Entries in painting process (120)

Tuesday
Mar162010

Sunset, Tuesday, 16 March 2010

William Theodore Van Doren. Sunset from Stony Point, Albemarle County, Va. Oil on watercolor block, 16 x 20.

Twilight. The clouds on the horizon really were orange-pink, and the blown-apart contrails that sort of violet pink, and ... perhaps that’s enough about how things “really” were.

Sunday
Mar142010

Sunset, Sunday, 14 March 2010

William Theodore Van Doren. Sunset from Stony Point, Albemarle County, Va. Oil on watercolor block, 16 x 20.

Daylight Saving Time. But of course. Saving daylight is what we do here, every night of the year.

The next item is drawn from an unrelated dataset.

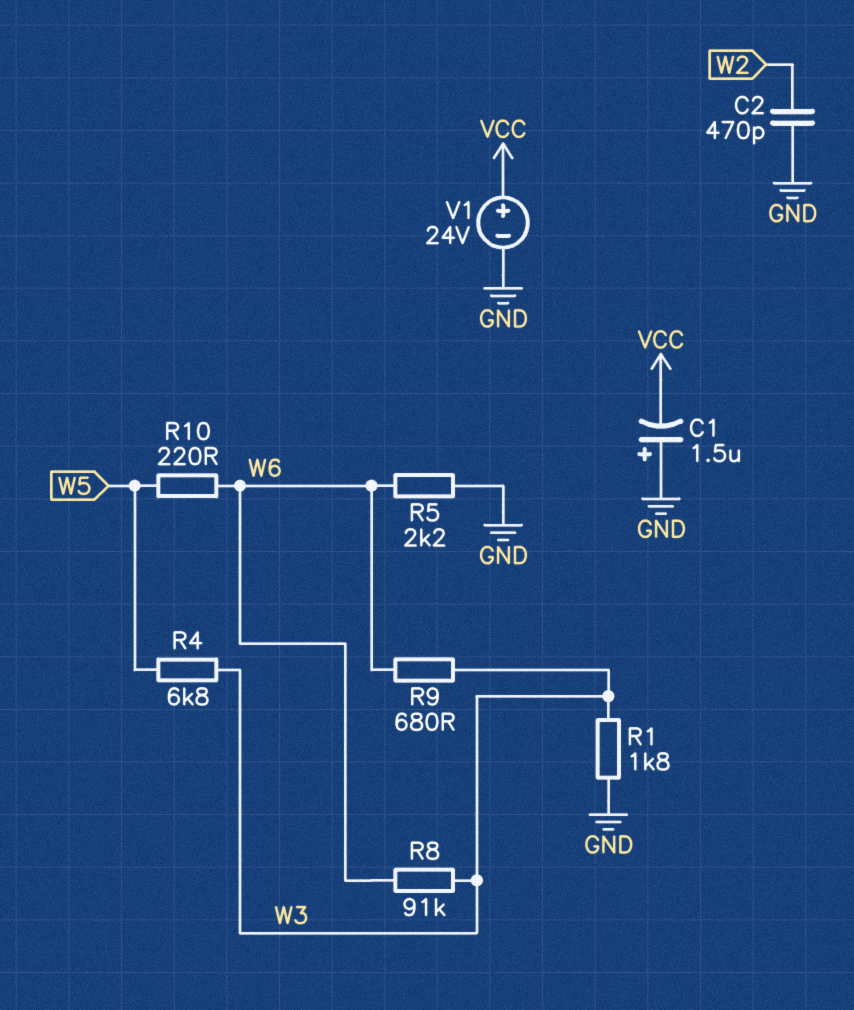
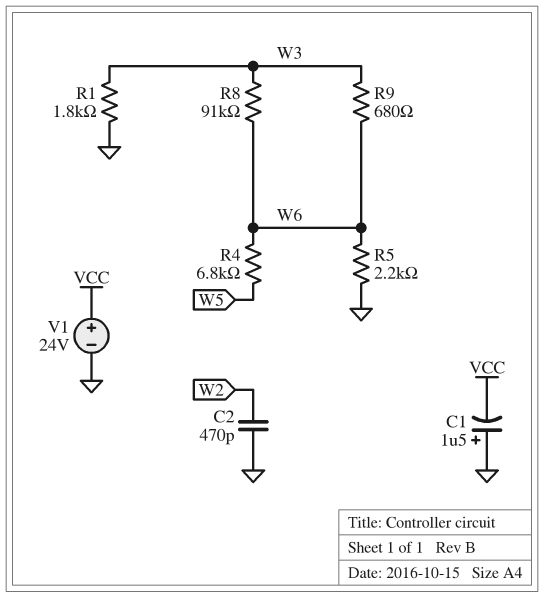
R4: 6.8k (W3, W5) -> 6.8k (W5, W6)
R10: 220 (W5, W6) -> none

This view is turned toward the northwest, much like last night’s.

Saturday
Mar132010

Sunset, Saturday, 13 March 2010

William Theodore Van Doren. Sunset from Stony Point, Albemarle County, Va. Oil on watercolor block, 16 x 20.

I cheated tonight’s perspective slightly north, or right, almost to a summertime sunset horizon, since that’s where everything seemed to be happening.

Friday
Mar122010

Sunset, Friday, 12 March 2010

William Theodore Van Doren. Sunset from Stony Point, Albemarle County, Va. Oil on watercolor block, 16 x 20.

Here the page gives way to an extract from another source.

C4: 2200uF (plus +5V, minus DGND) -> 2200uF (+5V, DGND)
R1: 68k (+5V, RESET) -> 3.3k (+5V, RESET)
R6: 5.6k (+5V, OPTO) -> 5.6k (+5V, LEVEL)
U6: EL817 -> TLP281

Rain, and clouds so low they seem to be rolling through the tree branches. Which brings up a question many people seem to have: “What do you do when you can’t see the sunset?”

You can always see the sunset, even if you can’t see the sun set.

Monday
Mar082010

Sunset, Sunday, 7 March 2010

William Theodore Van Doren. Sunset from Brightwood, Culpeper County, Va. Oil on linen, 16 x 20.

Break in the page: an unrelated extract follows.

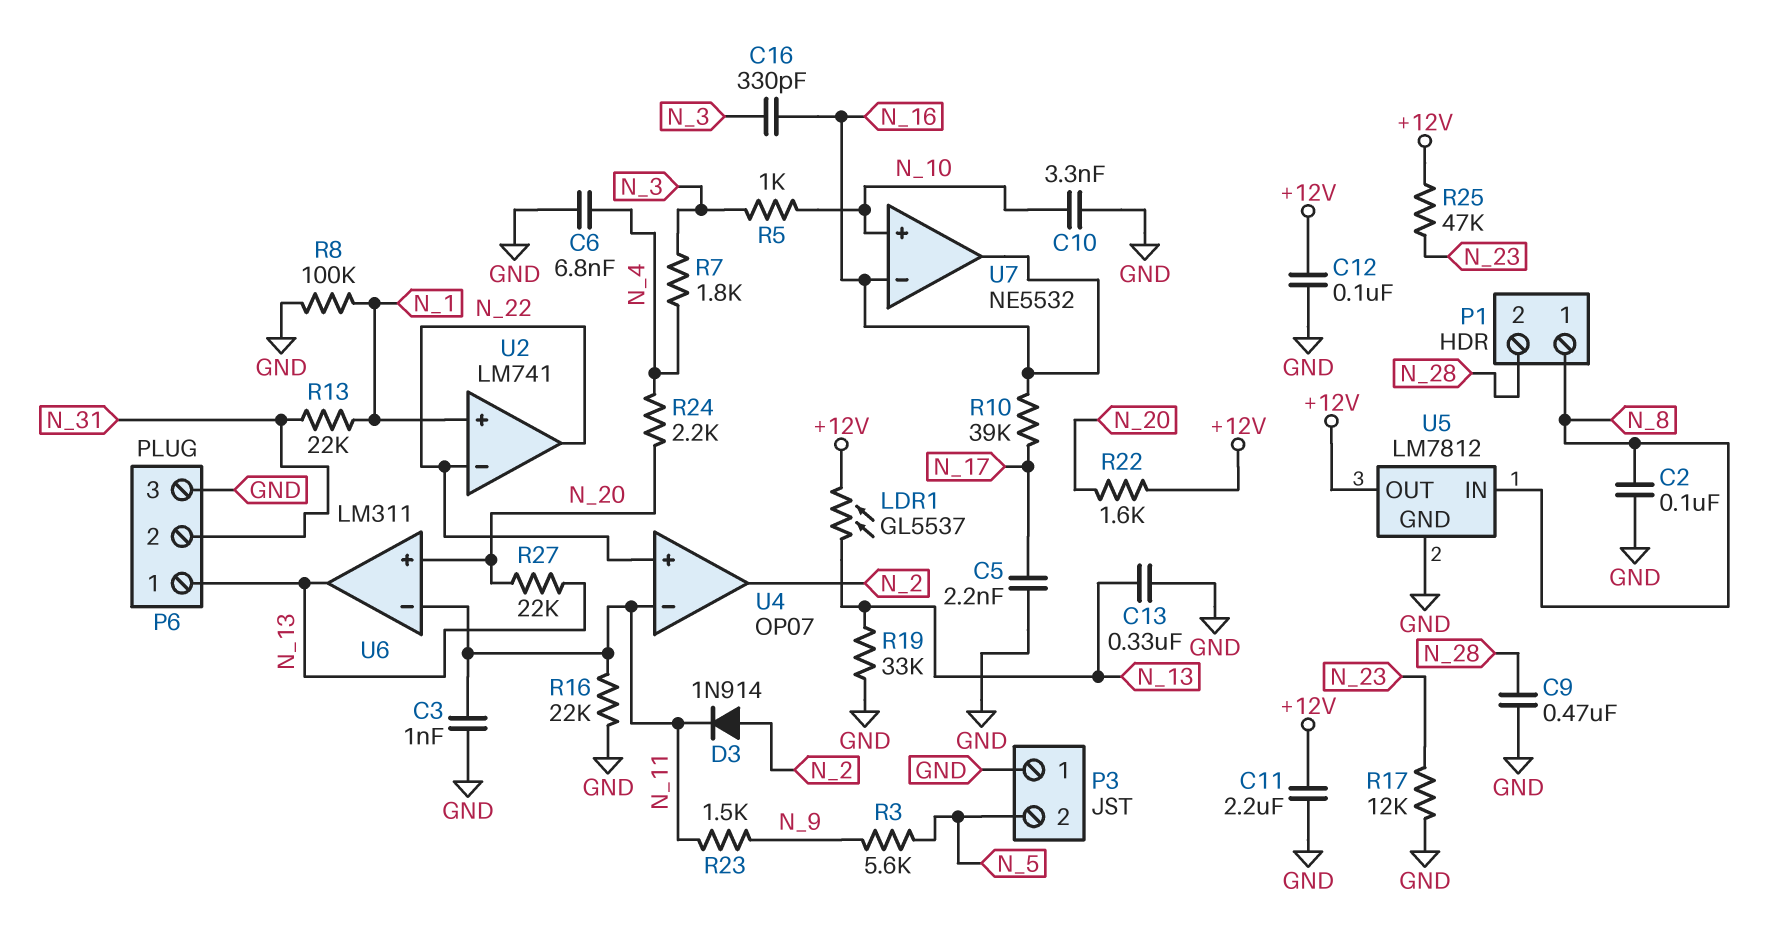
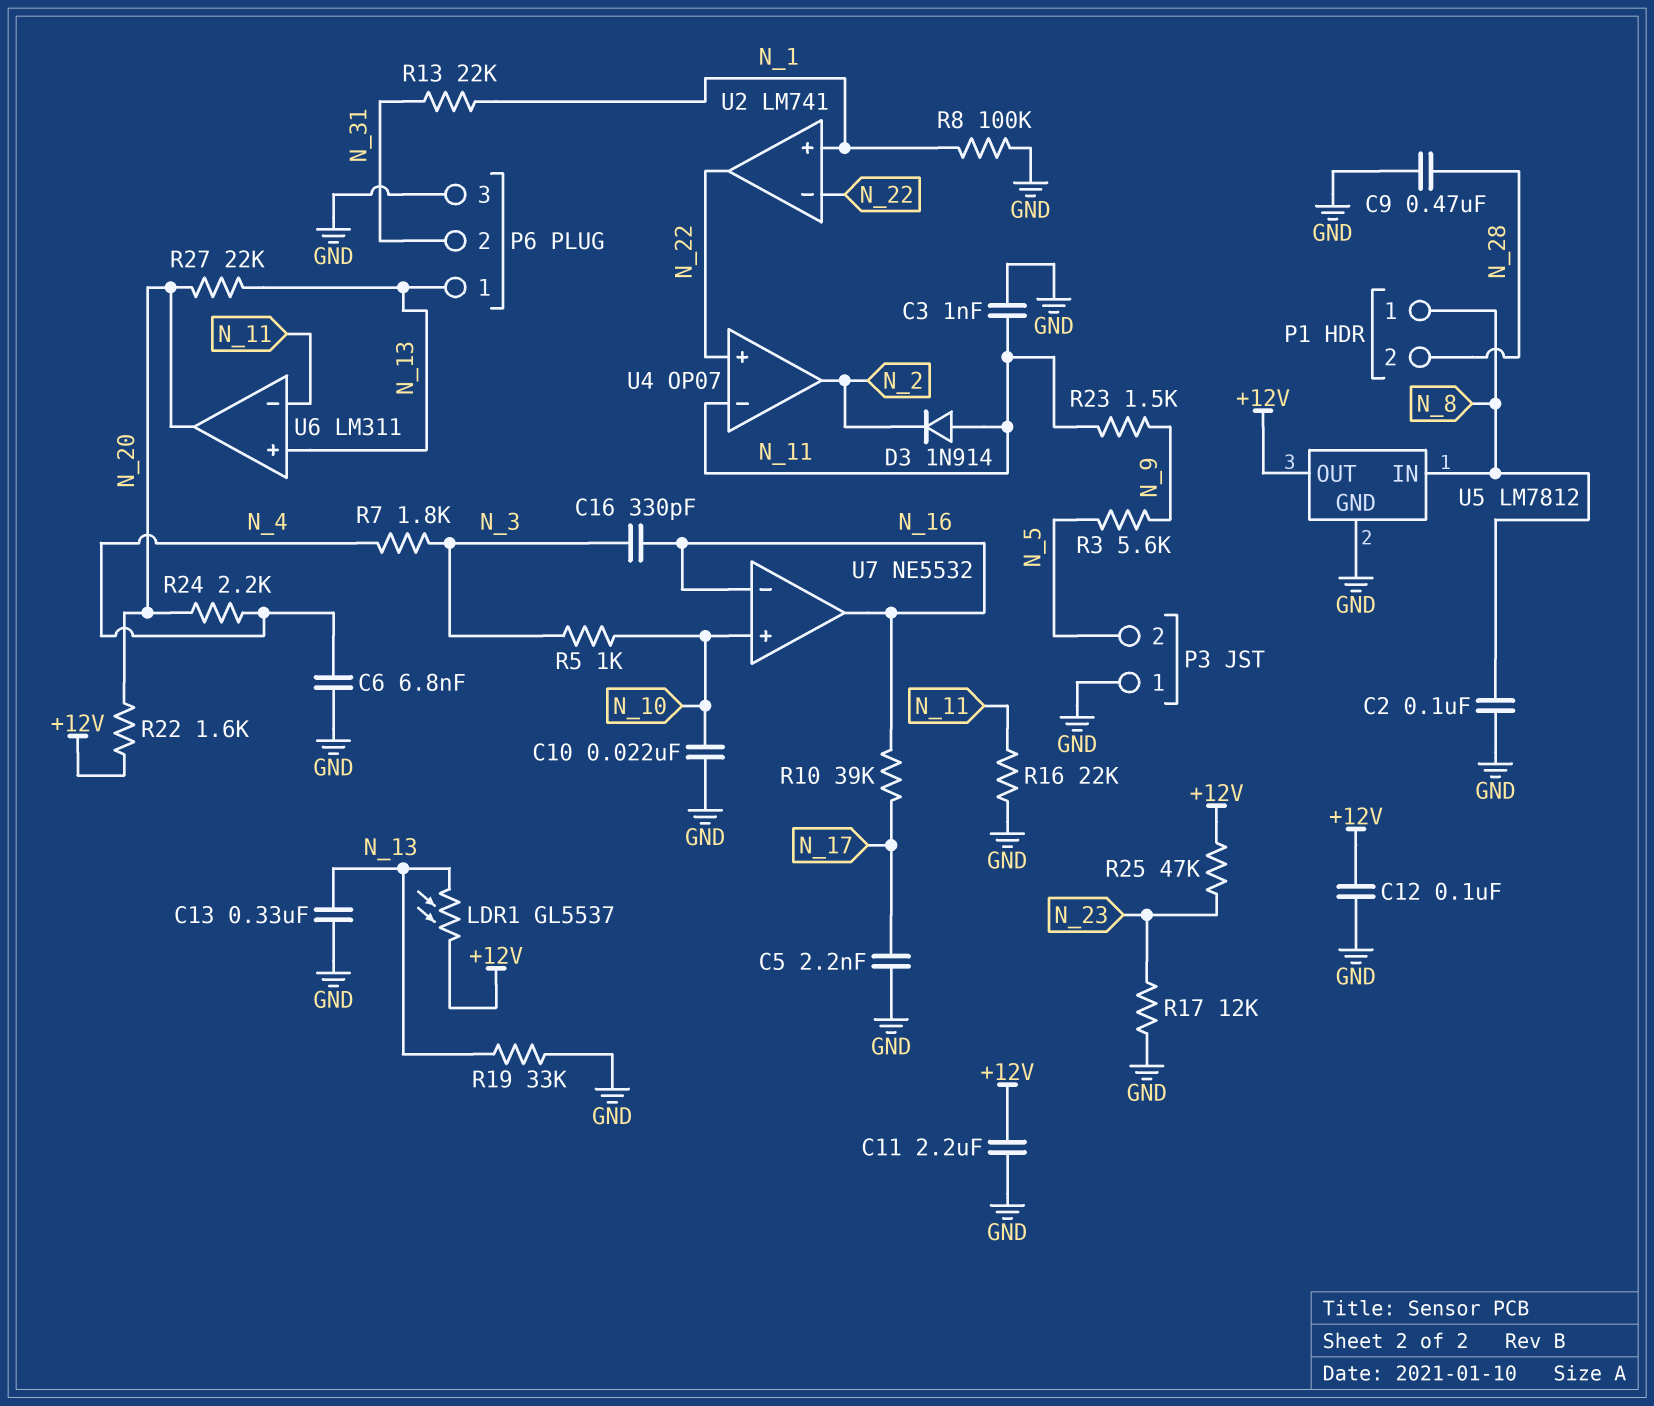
C10: 3.3nF (GND, N_10) -> 22nF (GND, N_10)
D3: diode 1N914 (A N_2, K N_11) -> diode 1N914 (A N_11, K N_2)
U6 pin in+: N_20 -> N_13
U6 pin out: N_13 -> N_20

This was the third version of Sunday’s sunset that I sketched and more or less completely ‘got’ while we were on the road home from Westminster, Maryland, via Frederick and Leesburg. Ultimately I felt I had to get the “pink ray” that shot up on the left.

Saturday
Mar062010

Baltimore Sunset (A Note)

Tonight’s sunset, when it gets posted (probably not until Monday, ditto for tomorrow’s), will come from a vantage point on York Road in northern Baltimore, at a spot where I’ve done several others. Right now it’s just a cryptic-looking ballpoint sketch in a notebook with a few words scribbled all over it, like “dirty pale [‘pale’ underlined three times] gold,” “pale drained blue,” “stronger blue.” I talked with a friend about this, about how, after watching and painting a few thousand sunsets, it becomes more and more possible to remember them, or get them into a linear sketch. There develops a shorthand vocabulary of the sky that can contain personal shades of distinction and bring back the most important thing, which is, the moment.